CLM - Ivanderkelen/wiki_tryout GitHub Wiki

The Community Land Model (CLM) is the land module of the Community Earth System Model (CESM) and is maintained at NCAR. CLM is embedded within Community Terrestrial Systems model, and maintained in the same github repository.

More information and some useful links:

Contents

  1. A mini tutorial to run CLM5.0 on Piz Daint
  2. Installing and running CTSM with the NUOCP driver
  3. The ctsm_python_gallery from NCAR on Daint
  4. Template notebooks for postprocessing
  5. Running regional CTSM simulations
  6. Noteworthy CTSM updates

A mini tutorial to run CLM5.0 on Piz Daint

❗ Note that this is a tutorial of the OLD version of CLM.

In this tutorial, you run a sandbox model of the CLM5.0 release version.

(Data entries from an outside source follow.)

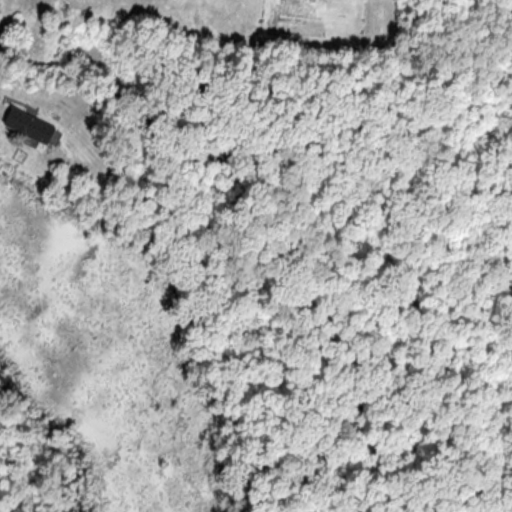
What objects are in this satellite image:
building: (28, 125)
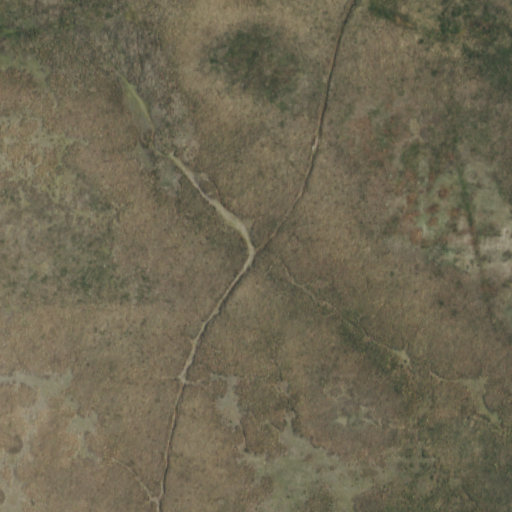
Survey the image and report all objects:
crop: (255, 256)
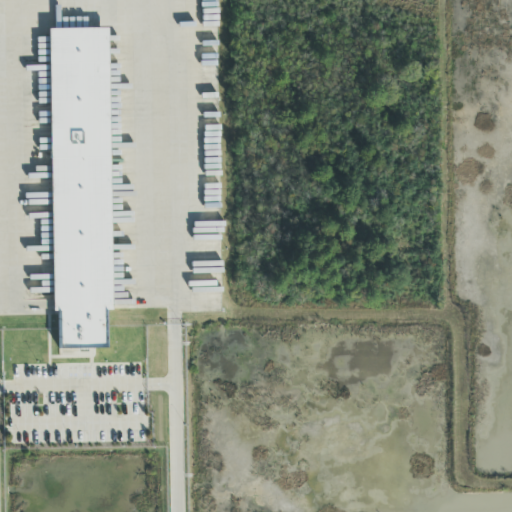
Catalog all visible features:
building: (77, 180)
building: (79, 185)
road: (171, 256)
road: (87, 385)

This is a good start for learning the model. If you want to run newer (CTSM) versions, you need an ESMF installation, as this is required for its new NUOCP driver. The steps to obtain these are described (here)[].

One-time setup

1. Getting the machine settings

Copy the .cime folder in your $HOME. This provides the configuration files for our machine (pizdaint), compilers (gnu, gnu-oasis) and batch system (slurm) and is originally cloned from from https://github.com/pesieber/.cime.

cp -r /users/ivanderk/.cime $HOME

2. Creating a base directory for CCLM2 and clone CLM

In the CCLM the code base of CLM will reside, next to COSMO and OASIS. In the scripts, this is the $CCLM2ROOT directory.

mkdir $HOME/CCLM2/
cd CCLM2   

In this directory, clone the CLM source code. (the CLM base directory will be $CLMROOT)

git clone -b release-clm5.0 https://github.com/pesieber/CTSM.git clm5.0

Note: here we use the clone of Petra Sieber, as she is testing out the coupling with COSMO. The only difference to the NCAR repo is the addition of the jobscript. For more info see her wiki

Navigate into the clm5 directory and checkout the externals (this goes looking for the other modules of the models and fetches their latest versions)

cd clm5.0
./manage_externals/checkout_externals

The last set-up step is to copy the inputdata needed by CLM on your $SCRATCH directory. This is necessary as the CSCS systems prevent reading/writing on the projects folder. To not overload the login node, we submit the rsync statement to the xfer queue using the following script:

sbatch transfer_clm_inputdata.sh

Step-by-step guide on running CLM

To understand how the model works, where options are altered etc, it is advised to go through a manual case creation, setup, compiling and building of the model.

1. Creating a case

From the clm5.0 source code, go to the cime/scripts directory:

cd /cime/scripts/

Invoke the create a newcase-script

./create_newcase --case $SCRATCH/CCLM2_cases/testcase --res hcru_hcru --compset I2000Clm50SpGs --mach pizdaint --proj sm62 --compiler gnu --driver mct --run-unsupported

Here we create a 0.5° global case, using CLM version 5.0 in land-only mode (data atmosphere, indicated by the 'I'), with the climatology of the year 2000, using satellite phenology and a sub glacier component. A list with all available component sets can be found here.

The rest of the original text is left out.